A number of triathletes have jobs and busy lives to juggle. This makes training difficult at times. One solution is to maximize weekends by creating specific training blocks for running and biking. Here are suggestions for weekend blocks that will help athletes who are focused on improving their performance in 70.3 races. For these blocks, 8 to 9 hours will be used for training.
On Saturday, the first block includes a moderate pace bike ride, and the second block includes an endurance run. Total time for both workouts should be around three to 3 1/2 hours. The bike ride should be done for an hour to an hour and a half with an exertion rating of about five to seven on a scale of 1 to 10. The endurance run should be about one hour 45 minutes to two hours long. It should include 3×10 steady-state intervals, which are to be spread out during the run. The intervals should be completed at a 70.3 run pace. For the second half of the run, the pace should be increased.

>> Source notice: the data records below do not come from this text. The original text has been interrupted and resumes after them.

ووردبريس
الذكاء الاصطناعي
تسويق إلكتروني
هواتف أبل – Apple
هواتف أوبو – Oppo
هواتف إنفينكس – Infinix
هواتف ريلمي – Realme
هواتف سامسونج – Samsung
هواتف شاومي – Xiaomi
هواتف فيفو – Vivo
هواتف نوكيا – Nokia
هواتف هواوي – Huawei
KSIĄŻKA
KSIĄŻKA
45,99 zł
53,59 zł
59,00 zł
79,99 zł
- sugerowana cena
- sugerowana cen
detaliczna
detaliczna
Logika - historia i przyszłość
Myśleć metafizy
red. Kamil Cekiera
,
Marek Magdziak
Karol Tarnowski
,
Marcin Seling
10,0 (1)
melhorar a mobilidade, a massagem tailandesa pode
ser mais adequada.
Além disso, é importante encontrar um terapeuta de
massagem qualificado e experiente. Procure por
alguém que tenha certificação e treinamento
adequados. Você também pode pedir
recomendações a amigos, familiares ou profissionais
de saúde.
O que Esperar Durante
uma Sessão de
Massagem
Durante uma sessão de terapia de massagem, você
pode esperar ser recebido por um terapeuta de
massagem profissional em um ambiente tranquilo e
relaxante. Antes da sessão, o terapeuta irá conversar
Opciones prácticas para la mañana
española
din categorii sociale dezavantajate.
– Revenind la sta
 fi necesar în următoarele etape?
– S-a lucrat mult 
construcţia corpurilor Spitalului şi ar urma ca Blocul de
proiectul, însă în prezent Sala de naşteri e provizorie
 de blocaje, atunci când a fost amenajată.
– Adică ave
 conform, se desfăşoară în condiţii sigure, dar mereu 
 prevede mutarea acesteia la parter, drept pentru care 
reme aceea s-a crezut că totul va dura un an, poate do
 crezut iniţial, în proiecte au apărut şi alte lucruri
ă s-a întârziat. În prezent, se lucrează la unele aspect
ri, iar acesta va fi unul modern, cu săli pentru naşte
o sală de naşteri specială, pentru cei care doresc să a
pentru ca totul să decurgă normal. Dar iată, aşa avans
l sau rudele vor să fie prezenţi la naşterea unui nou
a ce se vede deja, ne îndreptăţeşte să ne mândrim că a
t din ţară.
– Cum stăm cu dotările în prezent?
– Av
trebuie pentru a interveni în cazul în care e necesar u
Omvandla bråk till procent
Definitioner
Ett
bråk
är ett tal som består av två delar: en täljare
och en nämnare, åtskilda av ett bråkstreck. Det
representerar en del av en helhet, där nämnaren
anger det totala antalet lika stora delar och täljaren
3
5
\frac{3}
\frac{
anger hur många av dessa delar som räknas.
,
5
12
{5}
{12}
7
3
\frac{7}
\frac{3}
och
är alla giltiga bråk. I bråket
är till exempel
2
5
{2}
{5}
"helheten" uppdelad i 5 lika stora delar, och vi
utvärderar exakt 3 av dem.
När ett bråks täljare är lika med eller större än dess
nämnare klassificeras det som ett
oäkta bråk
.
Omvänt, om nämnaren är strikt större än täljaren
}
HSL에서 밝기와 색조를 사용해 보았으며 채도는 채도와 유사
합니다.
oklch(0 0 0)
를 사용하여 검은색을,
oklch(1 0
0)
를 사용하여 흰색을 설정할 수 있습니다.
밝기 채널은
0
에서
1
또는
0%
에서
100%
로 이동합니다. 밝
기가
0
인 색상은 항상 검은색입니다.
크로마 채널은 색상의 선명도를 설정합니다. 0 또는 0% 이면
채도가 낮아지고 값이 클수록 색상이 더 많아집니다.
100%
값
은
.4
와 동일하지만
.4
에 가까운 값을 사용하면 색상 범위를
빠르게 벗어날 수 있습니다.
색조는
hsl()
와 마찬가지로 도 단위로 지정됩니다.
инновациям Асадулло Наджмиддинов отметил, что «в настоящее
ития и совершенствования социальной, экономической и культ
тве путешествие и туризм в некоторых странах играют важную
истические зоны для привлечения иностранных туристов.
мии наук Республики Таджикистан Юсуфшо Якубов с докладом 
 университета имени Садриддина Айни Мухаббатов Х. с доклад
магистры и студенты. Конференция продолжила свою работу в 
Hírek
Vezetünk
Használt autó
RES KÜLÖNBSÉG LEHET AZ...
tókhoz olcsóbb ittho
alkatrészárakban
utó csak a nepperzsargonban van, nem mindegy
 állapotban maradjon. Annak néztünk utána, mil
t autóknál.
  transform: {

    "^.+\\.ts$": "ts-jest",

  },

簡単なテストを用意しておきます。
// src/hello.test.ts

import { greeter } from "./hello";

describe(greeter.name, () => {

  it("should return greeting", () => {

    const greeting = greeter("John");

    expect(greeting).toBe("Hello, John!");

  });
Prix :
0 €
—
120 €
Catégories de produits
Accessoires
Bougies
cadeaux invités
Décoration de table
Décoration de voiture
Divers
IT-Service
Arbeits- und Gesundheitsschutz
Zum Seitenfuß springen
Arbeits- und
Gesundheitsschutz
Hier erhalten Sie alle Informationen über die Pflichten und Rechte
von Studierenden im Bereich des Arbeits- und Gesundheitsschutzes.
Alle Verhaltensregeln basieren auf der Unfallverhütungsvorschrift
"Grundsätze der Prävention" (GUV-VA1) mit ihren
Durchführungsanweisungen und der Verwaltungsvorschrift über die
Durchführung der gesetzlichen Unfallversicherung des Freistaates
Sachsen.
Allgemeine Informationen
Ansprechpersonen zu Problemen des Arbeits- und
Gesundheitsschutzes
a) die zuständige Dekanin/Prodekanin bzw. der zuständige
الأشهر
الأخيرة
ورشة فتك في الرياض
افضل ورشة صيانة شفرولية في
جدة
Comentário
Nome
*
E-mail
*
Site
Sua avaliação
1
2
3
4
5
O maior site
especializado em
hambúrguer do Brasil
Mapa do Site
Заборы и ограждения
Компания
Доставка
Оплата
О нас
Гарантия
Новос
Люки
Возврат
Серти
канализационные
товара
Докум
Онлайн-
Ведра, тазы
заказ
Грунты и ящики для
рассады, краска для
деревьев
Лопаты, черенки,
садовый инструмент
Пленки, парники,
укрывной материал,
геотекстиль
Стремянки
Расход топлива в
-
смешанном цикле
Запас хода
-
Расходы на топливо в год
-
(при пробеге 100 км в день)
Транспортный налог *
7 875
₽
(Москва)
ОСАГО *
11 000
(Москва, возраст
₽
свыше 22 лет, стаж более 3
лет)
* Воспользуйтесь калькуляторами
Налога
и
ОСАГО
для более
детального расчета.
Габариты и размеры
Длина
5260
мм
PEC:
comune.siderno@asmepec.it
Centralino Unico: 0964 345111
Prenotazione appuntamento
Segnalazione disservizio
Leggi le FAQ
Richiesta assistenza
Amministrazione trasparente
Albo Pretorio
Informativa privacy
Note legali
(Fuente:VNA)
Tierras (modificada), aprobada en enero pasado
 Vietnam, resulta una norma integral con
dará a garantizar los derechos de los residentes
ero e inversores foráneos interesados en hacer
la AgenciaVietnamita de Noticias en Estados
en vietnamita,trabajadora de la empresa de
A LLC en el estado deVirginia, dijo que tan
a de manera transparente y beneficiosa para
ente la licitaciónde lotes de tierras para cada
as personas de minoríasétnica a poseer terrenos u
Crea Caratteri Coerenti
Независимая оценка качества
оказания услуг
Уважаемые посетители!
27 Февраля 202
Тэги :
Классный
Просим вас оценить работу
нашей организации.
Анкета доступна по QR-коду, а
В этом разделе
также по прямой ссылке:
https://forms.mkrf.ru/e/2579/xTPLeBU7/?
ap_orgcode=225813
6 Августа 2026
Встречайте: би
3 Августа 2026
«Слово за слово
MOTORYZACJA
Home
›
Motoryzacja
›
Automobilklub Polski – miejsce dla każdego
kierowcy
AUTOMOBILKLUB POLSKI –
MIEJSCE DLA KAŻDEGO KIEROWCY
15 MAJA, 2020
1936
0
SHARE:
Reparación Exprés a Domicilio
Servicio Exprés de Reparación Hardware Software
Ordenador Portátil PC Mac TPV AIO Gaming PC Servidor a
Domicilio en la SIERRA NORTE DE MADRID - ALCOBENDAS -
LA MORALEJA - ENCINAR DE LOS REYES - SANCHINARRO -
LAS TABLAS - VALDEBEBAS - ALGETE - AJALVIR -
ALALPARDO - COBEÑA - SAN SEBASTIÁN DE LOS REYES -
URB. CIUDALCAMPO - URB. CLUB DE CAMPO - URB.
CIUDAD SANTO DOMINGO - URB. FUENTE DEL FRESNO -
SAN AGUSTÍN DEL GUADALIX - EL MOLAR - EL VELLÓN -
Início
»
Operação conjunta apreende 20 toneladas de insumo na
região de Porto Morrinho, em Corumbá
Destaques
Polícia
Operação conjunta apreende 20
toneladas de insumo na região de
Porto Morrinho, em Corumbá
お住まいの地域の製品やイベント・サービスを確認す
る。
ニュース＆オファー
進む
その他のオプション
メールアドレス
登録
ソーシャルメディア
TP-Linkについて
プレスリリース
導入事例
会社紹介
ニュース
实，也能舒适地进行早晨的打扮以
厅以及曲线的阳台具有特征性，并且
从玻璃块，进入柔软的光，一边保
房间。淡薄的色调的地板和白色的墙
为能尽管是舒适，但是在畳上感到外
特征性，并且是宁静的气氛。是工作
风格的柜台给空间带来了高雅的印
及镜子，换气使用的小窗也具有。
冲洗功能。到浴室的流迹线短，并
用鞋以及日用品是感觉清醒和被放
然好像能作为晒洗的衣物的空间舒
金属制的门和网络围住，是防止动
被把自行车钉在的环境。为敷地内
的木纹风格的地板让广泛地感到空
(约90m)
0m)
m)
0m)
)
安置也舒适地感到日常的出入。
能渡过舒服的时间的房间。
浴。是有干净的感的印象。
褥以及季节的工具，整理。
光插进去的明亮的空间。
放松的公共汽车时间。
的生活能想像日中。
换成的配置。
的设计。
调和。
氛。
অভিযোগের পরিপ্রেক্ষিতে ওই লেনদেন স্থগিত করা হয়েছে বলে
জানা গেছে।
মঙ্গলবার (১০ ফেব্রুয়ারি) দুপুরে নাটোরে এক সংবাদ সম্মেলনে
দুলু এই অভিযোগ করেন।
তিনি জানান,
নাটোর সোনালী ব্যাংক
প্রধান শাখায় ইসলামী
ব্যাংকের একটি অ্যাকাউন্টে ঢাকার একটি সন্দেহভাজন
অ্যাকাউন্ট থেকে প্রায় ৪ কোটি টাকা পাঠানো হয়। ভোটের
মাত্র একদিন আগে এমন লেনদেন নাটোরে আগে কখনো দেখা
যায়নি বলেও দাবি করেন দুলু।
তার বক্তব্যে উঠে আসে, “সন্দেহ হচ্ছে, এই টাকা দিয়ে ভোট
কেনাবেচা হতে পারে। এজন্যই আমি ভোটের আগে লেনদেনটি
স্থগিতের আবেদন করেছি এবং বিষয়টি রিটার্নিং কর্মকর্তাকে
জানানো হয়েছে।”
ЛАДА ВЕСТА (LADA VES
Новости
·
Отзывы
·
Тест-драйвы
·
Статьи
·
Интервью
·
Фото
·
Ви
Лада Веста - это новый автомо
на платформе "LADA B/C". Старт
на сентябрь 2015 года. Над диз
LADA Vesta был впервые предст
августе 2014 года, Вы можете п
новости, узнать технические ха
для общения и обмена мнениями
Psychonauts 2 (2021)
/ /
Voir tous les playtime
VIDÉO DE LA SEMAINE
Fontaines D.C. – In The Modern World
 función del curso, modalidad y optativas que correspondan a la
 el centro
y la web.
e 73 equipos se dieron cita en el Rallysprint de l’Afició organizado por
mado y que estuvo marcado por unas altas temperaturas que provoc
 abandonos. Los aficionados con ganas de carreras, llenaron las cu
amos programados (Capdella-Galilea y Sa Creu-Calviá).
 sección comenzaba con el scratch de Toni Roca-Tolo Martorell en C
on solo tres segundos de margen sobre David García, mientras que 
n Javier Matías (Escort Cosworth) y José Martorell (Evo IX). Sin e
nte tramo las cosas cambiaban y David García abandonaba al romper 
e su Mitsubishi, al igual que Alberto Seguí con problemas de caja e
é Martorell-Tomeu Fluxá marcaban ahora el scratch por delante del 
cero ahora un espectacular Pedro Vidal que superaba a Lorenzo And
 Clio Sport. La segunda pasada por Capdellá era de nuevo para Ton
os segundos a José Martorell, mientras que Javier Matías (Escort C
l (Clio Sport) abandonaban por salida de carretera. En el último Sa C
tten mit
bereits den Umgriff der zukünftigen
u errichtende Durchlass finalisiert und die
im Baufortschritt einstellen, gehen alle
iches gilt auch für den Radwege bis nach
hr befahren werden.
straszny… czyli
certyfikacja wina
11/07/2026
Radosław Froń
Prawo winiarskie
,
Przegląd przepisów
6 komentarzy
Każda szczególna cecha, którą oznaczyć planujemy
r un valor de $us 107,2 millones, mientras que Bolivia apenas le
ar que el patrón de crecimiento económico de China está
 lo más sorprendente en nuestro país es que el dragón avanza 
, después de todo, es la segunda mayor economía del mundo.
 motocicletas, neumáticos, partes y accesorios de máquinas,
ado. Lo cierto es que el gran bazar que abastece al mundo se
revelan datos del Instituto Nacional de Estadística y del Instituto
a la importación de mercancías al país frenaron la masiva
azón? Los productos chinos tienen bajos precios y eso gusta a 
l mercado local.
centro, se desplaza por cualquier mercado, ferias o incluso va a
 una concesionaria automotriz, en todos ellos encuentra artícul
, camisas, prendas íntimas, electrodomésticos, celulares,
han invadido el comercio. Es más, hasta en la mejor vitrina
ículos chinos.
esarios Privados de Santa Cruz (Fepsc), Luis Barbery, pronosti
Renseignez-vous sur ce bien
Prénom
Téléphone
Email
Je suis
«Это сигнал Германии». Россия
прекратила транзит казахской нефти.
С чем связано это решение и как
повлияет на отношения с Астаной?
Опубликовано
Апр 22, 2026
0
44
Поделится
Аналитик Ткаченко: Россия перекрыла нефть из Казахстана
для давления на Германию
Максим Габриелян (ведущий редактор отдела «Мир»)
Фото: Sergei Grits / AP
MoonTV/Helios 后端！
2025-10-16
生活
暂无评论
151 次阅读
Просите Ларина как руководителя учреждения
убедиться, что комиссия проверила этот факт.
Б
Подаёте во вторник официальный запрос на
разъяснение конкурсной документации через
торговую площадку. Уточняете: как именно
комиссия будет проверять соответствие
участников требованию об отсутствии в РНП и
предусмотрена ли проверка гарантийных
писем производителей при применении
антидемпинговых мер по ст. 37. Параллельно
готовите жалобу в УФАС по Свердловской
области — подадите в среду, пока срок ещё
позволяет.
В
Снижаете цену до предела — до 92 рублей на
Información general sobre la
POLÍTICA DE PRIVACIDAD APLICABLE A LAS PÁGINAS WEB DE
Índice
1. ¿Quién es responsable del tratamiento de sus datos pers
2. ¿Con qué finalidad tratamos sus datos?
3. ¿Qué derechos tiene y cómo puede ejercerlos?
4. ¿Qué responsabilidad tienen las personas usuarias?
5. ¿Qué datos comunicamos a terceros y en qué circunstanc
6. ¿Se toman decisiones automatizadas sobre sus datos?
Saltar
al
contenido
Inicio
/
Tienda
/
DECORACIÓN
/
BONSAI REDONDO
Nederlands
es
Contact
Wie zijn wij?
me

Sunday includes a five-hour bike ride, which focuses on endurance. After the first 30 minutes, a 4×15 min tempo should be completed at a pace that’s equivalent to one that is run for a 70.3 race. This should be separated by biking at a moderate pace for 15 minutes, which doesn’t include just easy spinning. By placing these intervals in the early part of the bike ride, it helps a triathlete use more power, which should equal an effort that’s better than doing the intervals later in the ride. This should be followed by a 20 to 30-minute recovery ride.
Swimming On Weekdays
It Is usually best to do rides and runs during the weekend. If a person has time to do a race simulation of an open water swim, it can be worked into the schedule. However, benefits will be best by focusing on running and biking, especially for individuals who are involved in 70.3 events.
Planning For Recovery
A person may not want to work out on the Friday before these blocks. It is probably ideal to do a swim on Thursday and rest on Friday. After completing the blocks on Saturday and Sunday, it’s important to take one or two days to recover, especially if any workout was done on Friday. Light training can be done on Tuesday after rest has been completed on Monday. The training for Wednesday and Thursday should be done with full intensity.